Object presence transitions:

+++++

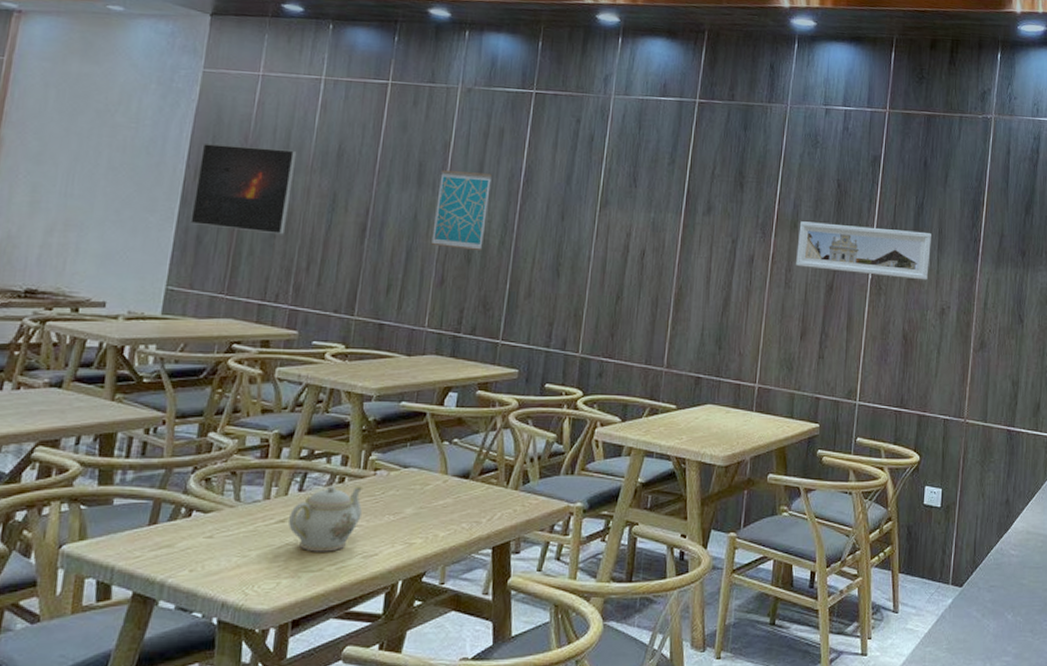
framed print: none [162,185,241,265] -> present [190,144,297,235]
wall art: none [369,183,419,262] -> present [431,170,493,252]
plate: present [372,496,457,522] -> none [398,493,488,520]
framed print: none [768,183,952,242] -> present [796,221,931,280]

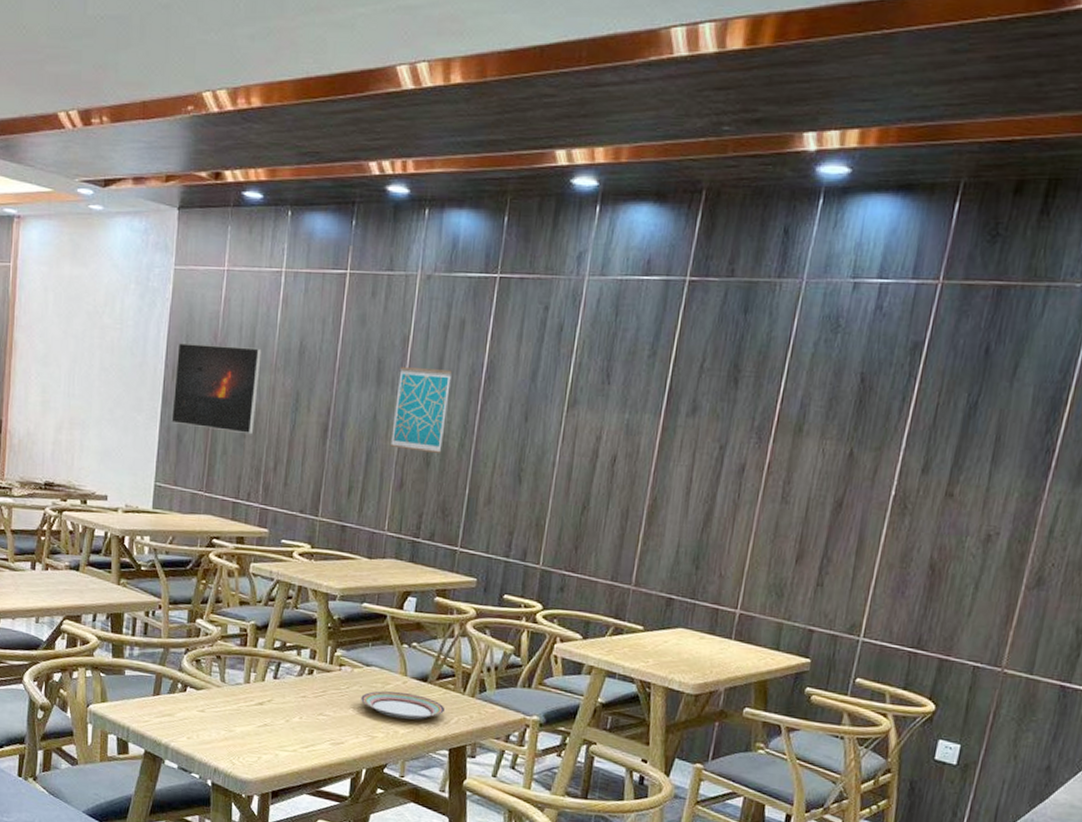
teapot: present [289,486,364,552] -> none [266,676,330,736]
plate: none [398,493,488,520] -> present [361,691,446,720]
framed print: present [796,221,931,280] -> none [797,424,985,500]

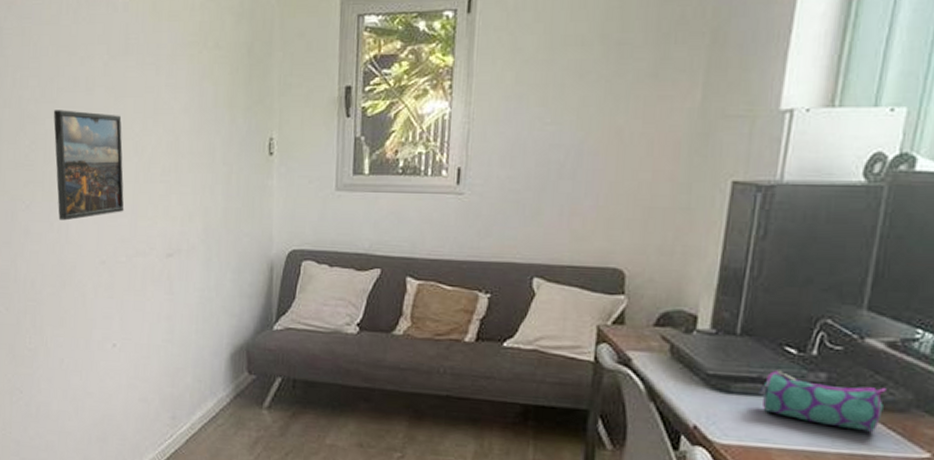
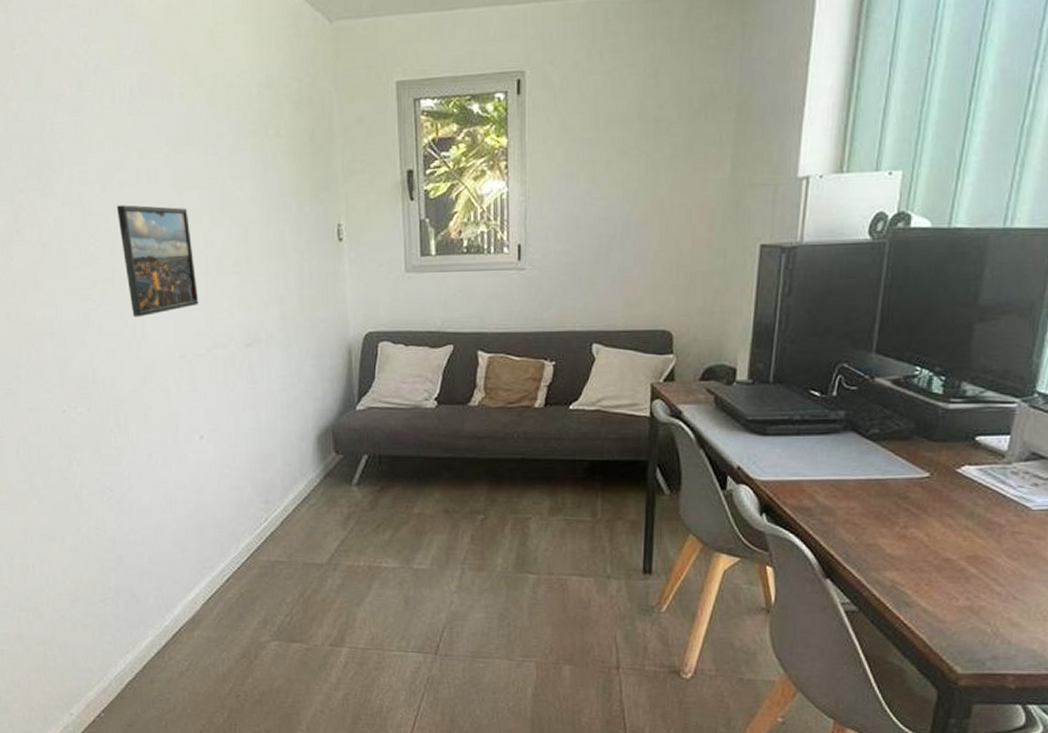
pencil case: present [758,370,887,432] -> none [790,411,893,459]

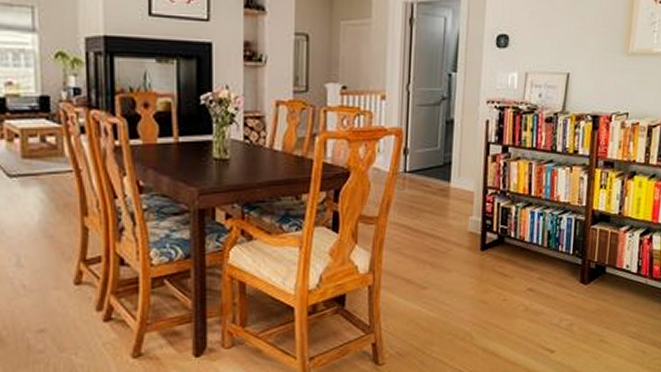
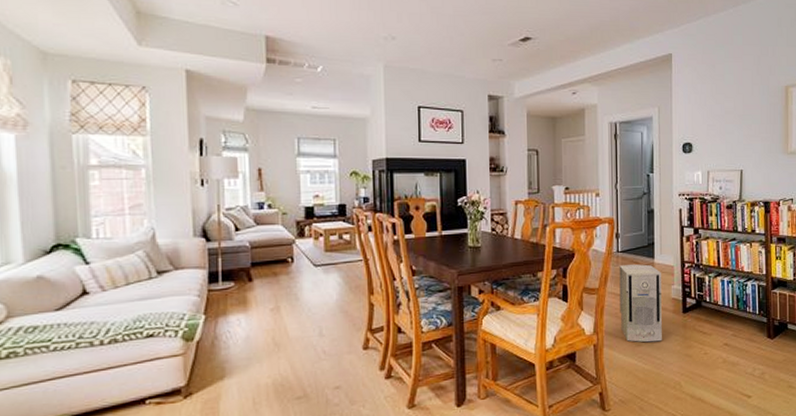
air purifier: none [403,188,458,285] -> present [619,264,662,343]

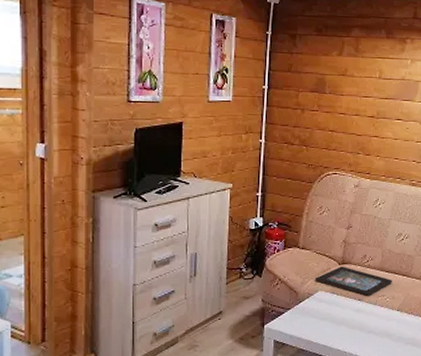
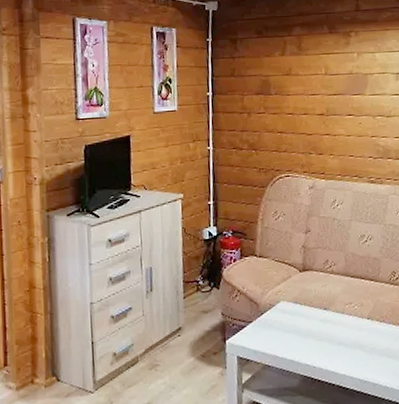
decorative tray: present [314,266,392,297] -> none [275,273,359,305]

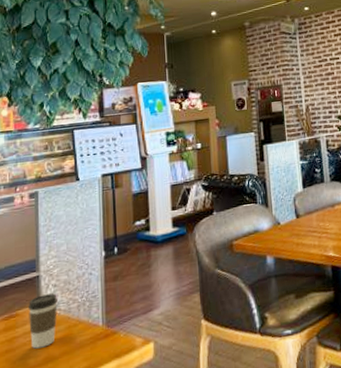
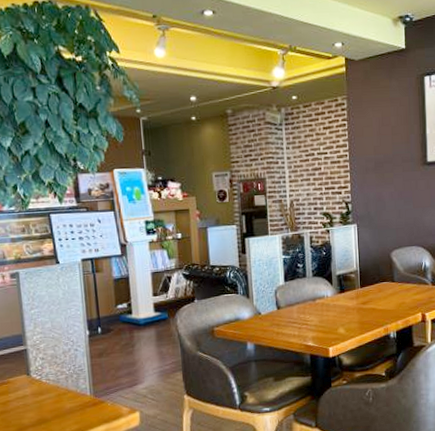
coffee cup: present [27,293,58,349] -> none [18,365,47,412]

+++++

_About this exercise_.
Output the entries above exactly as given, but strip out the pictures.

_Problem solution_.
framed print: none [162,185,241,265] -> present [190,144,297,235]
wall art: none [369,183,419,262] -> present [431,170,493,252]
plate: present [372,496,457,522] -> none [398,493,488,520]
framed print: none [768,183,952,242] -> present [796,221,931,280]

teapot: present [289,486,364,552] -> none [266,676,330,736]
plate: none [398,493,488,520] -> present [361,691,446,720]
framed print: present [796,221,931,280] -> none [797,424,985,500]

pencil case: present [758,370,887,432] -> none [790,411,893,459]

air purifier: none [403,188,458,285] -> present [619,264,662,343]

decorative tray: present [314,266,392,297] -> none [275,273,359,305]

coffee cup: present [27,293,58,349] -> none [18,365,47,412]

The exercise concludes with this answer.